MADAM CAMA ROAD IN BOMBAY is so named to commemorate the Indian pro-independence Mme Bikhaiji Cama, a Parsi who was born in Navsari in 1861 and died in 1936 in Bombay. Some of her bold exploits are described in my book “Ideas, Bombs, and Bullets”.
It is appropriate that in the street named after her, there are statues of two men who played significant roles in India’s fight for independence: Mahatma Gandhi and Jawarharlal Nehru.
A third statue in the street depicts another eminent Parsi born in Navsari: Jamsetji N Tata (1839-1904). Though not a freedom fighter, he did much to revolutionise industry in India. Starting with the cotton business, he soon became known as “the father of Indian Industry”.
In 1903, Tata opened the now famous Taj Mahal Hotel in Bombay. His successors, members of his family, established the variety of industries now known as the Tata Group. His family also fulfilled his ambition of creating educational institutions in his name with Tata money, for example The Indian Institute of Science in Bangalore.
It is appropriate that the statue of Jamsetji Tata is close to that of other important players in India’s independence movement, Gandhi and Nehru, because Tata was a keen supporter of the Swadeshi movement. That is to say, he encouraged the production of products made in India to reduce or prevent the need to import these same products. In Tata’s case, he set up cotton mills to produce cotton fabrics in India, reducing the need to import them from Manchester.
A plaque at the base of Jamsetji’s statue records that it was unveiled in 1912 by George Clarke (1848-1933), Governor of Bombay between 1907 and 1913. Incidentally, in 1907 he considered Vinayak Savarkar, future Hindu nationalist and father of Hindutva, to have been “one of the most dangerous men that India had ever produced” Clarke was a liberal, but became a supporter of fascism later in life (in the 1930s). I wonder what he thought about the Swadeshi movement as he unveiled the statue.

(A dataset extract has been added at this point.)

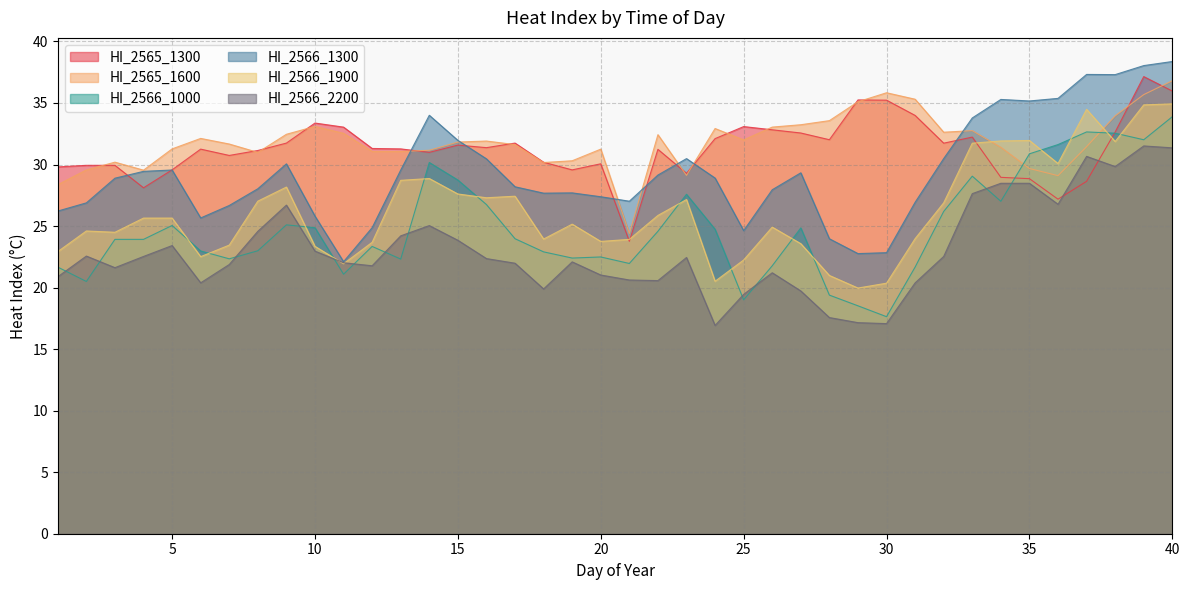

What is the value of the HI_2566_1900 point at the 37th from the left?

34.5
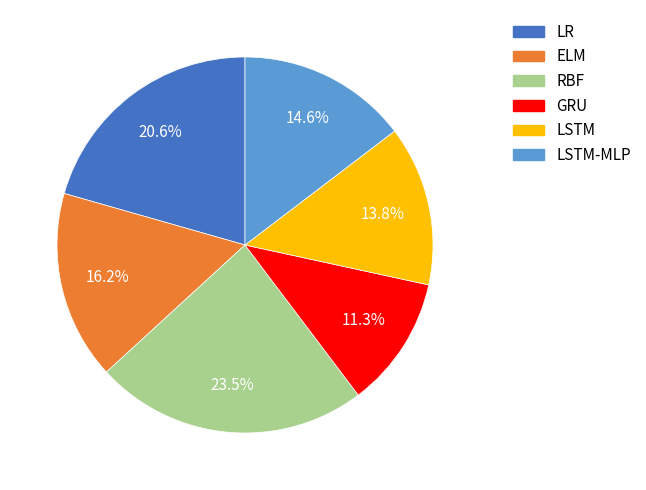

Count the number of slices in the pie.

6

Madam Cama Road is not very long, yet it commemorates four people who in different ways helped India throw off the yoke of the British Empire.
IN HYDERABAD, BOMBAY, and Calcutta I have seen mosques or large dargahs (mausoleums) located on islands in the middle of roads. Traffic flows on both sides of the places of worship like river water flowing around a rock.
I mentioned this to my wife, who reminded me that London has at least two churches that stand on islands around which traffic flows. Two of them are on the busy Strand: St Clement Danes and St Mary le Strand. This got me thinking about other places where a place of worship stands in a position that forces traffic to move around it. Only one place springs to mind as I write this. There is a small church in a street leading off Syntagma Square in Athens (Greece) that stands on an island in the middle of a street ( or, at least it did when I last visited the city in 1980).
Why are these places of worship on traffic islands? Maybe, the shrines were built before roads were laid out or perhaps a road was widened leaving the holy places stranded in the middle of the enlarged thoroughfare.